Mass Effect is about a soldier and his/her crew coming across the knowledge that the people of the galaxy have been manipulated and tricked by a super-advanced race of what are essentially mechanical lovecraftian horrors, who intend to kill and harvest them all. Of course, everyone thinks Shepard is crazy, and these warnings fall on deaf ears. You also have the whole "humans are the new kids on the block and are trying to earn the older species' respect as they interact with them more".
The stories are completely different in tone and themes dealth with.
...Okay, this is just stupid. You can't really compare a bunch of mile long cosmic horrors to a swarm of headcrab zombies.The reapers are the flood.

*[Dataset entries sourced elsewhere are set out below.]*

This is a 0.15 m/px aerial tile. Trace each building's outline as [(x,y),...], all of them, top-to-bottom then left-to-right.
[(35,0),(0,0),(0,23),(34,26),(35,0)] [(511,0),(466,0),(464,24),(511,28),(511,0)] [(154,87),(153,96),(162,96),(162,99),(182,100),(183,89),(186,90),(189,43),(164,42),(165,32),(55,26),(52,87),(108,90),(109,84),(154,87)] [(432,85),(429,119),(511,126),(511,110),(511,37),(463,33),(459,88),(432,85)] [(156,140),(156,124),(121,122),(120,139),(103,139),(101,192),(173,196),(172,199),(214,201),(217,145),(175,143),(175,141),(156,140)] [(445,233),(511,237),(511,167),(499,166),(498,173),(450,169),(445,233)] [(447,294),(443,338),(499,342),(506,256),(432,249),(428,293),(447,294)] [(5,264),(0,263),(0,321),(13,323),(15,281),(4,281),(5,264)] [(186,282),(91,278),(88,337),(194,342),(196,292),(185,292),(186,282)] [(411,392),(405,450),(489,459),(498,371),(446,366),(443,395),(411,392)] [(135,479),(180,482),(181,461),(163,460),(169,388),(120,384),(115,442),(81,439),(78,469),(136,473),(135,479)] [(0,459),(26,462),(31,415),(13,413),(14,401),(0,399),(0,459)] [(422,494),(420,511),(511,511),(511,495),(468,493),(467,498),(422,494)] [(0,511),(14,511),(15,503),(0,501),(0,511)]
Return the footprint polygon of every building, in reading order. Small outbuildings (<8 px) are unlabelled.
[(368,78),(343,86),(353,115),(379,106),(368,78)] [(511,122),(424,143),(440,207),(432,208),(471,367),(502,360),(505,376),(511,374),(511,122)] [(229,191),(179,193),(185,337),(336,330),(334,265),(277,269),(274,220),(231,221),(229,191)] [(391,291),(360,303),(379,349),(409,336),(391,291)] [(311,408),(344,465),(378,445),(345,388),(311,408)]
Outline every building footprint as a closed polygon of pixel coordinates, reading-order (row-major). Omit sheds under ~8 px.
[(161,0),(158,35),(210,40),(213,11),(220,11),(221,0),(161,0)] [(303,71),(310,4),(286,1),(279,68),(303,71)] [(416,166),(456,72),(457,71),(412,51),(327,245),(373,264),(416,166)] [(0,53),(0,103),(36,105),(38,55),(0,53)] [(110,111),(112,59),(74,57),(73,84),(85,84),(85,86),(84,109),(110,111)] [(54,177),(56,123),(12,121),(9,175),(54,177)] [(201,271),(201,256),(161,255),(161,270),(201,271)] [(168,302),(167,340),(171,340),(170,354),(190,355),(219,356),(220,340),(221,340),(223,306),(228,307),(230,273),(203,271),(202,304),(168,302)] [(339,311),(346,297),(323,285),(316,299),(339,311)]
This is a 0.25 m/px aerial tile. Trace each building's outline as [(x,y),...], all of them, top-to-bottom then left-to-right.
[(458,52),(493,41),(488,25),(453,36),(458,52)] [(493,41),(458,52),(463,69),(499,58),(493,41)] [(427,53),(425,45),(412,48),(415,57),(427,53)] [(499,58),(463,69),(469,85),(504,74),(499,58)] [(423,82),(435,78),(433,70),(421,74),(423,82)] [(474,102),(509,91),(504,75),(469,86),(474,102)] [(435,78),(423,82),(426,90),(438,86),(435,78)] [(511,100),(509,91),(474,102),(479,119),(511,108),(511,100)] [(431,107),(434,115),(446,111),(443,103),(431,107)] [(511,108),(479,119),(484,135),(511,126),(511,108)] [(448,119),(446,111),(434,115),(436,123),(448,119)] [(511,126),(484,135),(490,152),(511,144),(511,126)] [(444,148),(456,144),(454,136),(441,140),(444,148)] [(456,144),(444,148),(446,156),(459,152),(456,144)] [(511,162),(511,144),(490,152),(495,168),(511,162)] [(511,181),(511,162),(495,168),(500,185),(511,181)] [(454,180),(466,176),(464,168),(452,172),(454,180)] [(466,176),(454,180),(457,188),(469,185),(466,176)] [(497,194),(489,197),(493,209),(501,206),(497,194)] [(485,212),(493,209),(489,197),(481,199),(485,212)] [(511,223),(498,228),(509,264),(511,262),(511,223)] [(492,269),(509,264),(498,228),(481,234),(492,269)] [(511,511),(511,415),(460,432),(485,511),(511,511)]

One is a heavily lovecraft inspired race of massive intelligent space-faring organisms who manipulate mortals, drive them crazy and turn them into mind-slaves before coming around and harvesting every intelligent species in the galaxy to make more of themselves. They are interesting, they are intelligent, and they have distinct (albeit still somewhat mysterious) motivations.
The other is *gasp* an alien bio weapon/plague thing that got out of hand and turned on its creators. Like that hasn't been done before (and better) in starcraft, the alien series, and warhammer40k decades before Halo was a thought in anyone's mind.
The tyranid and zerg were the flood before the flood were the flood. Hell, headcrabs from halflife were the flood before the flood were the flood. Don't accuse a series of being unoriginal by comparing it to another series that has heavily borrowed elements from everything from 40k to halflife.
To be fair, no sci-fantasy setting is completely original. The whole point of sci-fantasy is to take fantasy elements and reinterpret them within a futuristic setting. Execution trumps originality. Take the original Star Wars trilogy. The plot was really just the classic hero's journey reinterpreted in a futuristic setting. It is FULL of tropes and cliches, but they were executed well, and had enough on a new spin on them to avoid feeling completely rehashed.